Em 2 de junho de 2020, Mirtes encontrou seu filho, Miguel Otávio Santana da Silva, de apenas 5 anos, gravemente ferido após cair de uma altura de 35 metros. Apesar dos esforços de socorro, ele não resistiu. Neste trágico dia, Mirtes, uma empregada doméstica, levou Miguel ao trabalho, já que a creche estava fechada devido à pandemia de Covid-19, e ela não tinha com quem deixá-lo. Mesmo a legislação de Pernambuco não considerando o trabalho doméstico como essencial, Mirtes não teve escolha a não ser manter sua rotina para não perder o emprego.

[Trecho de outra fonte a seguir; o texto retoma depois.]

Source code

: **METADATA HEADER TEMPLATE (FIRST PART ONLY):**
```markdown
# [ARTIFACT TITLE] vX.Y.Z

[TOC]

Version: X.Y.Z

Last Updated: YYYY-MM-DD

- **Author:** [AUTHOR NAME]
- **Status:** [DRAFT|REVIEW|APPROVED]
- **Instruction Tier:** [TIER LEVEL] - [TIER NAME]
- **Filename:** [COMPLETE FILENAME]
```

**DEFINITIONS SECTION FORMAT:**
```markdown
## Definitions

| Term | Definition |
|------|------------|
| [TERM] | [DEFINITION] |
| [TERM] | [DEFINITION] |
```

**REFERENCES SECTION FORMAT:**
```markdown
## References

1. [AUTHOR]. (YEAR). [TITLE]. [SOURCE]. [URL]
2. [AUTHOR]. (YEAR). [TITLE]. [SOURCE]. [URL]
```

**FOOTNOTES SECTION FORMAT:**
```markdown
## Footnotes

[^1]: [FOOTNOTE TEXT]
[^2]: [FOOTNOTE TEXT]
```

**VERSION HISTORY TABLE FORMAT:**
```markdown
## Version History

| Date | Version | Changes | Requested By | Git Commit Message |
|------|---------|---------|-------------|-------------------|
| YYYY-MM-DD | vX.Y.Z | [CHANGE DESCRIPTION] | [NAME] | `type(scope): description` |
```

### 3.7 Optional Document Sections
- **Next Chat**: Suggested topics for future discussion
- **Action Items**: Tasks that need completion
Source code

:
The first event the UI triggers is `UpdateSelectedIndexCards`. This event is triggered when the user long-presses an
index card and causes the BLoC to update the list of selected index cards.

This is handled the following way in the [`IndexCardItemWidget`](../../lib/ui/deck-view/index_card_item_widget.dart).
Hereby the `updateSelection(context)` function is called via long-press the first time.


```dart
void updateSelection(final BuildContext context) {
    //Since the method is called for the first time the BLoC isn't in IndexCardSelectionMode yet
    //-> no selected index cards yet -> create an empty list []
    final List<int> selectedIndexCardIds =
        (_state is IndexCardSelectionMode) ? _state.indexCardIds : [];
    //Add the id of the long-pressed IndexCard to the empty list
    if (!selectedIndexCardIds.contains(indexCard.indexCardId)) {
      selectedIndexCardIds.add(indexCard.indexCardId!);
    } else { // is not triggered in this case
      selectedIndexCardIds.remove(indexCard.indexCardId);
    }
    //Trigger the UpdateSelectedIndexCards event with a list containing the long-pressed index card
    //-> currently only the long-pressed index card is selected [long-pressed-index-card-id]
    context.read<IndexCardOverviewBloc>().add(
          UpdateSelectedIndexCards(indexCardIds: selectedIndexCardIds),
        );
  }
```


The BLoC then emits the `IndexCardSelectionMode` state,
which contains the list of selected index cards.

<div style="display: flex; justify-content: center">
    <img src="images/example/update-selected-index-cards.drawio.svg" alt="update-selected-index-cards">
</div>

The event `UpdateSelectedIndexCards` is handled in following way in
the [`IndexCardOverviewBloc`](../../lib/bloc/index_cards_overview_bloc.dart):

No local de trabalho, Mirtes foi encarregada de passear com o cachorro da sua patroa, Sarí Mariana Costa Gaspar Corte Real, que residia em um luxuoso prédio no centro do Recife. Enquanto Sarí fazia as unhas em casa, ela assumiu a responsabilidade de cuidar de Miguel. O menino pediu pela mãe, e a patroa o colocou sozinho no elevador. Miguel acabou acessando uma área perigosa e caindo acidentalmente.
Em maio de 2022, Sarí foi condenada a oito anos e meio de prisão por abandono de incapaz com resultado de morte, contudo, ela permanece em liberdade até o momento. Mirtes tem lutado incansavelmente para que a justiça seja feita neste caso, enfrentando enorme angústia a cada desdobramento processual. Ela descreve a espera como “massacrante” e afirma que cada nova movimentação nos processos a faz adoecer.
As decisões judiciais mais recentes têm sido desfavoráveis à Mirtes. Recentemente, a Justiça do Trabalho em Pernambuco reduziu a indenização que Sarí e seu marido, Sergio Hacker, ex-prefeito de Tamandaré, devem pagar à família de Miguel de R$ 2 milhões para R$ 1 milhão. Também, em novembro do ano passado, o Tribunal de Justiça de Pernambuco diminuiu a pena de Sarí para sete anos de prisão. A família ainda pode recorrer ao TJPE, STJ e STF.
Atualmente, Mirtes divide seu tempo entre o trabalho como assessora parlamentar, os estudos de Direito e sua participação em movimentos antirracistas. Em uma entrevista à Agência Brasil, ela enfatiza que o caso de Miguel e a demora na resolução judicial têm sido marcados por questões raciais, enfatizando que se fosse um menino branco, o desfecho seria diferente.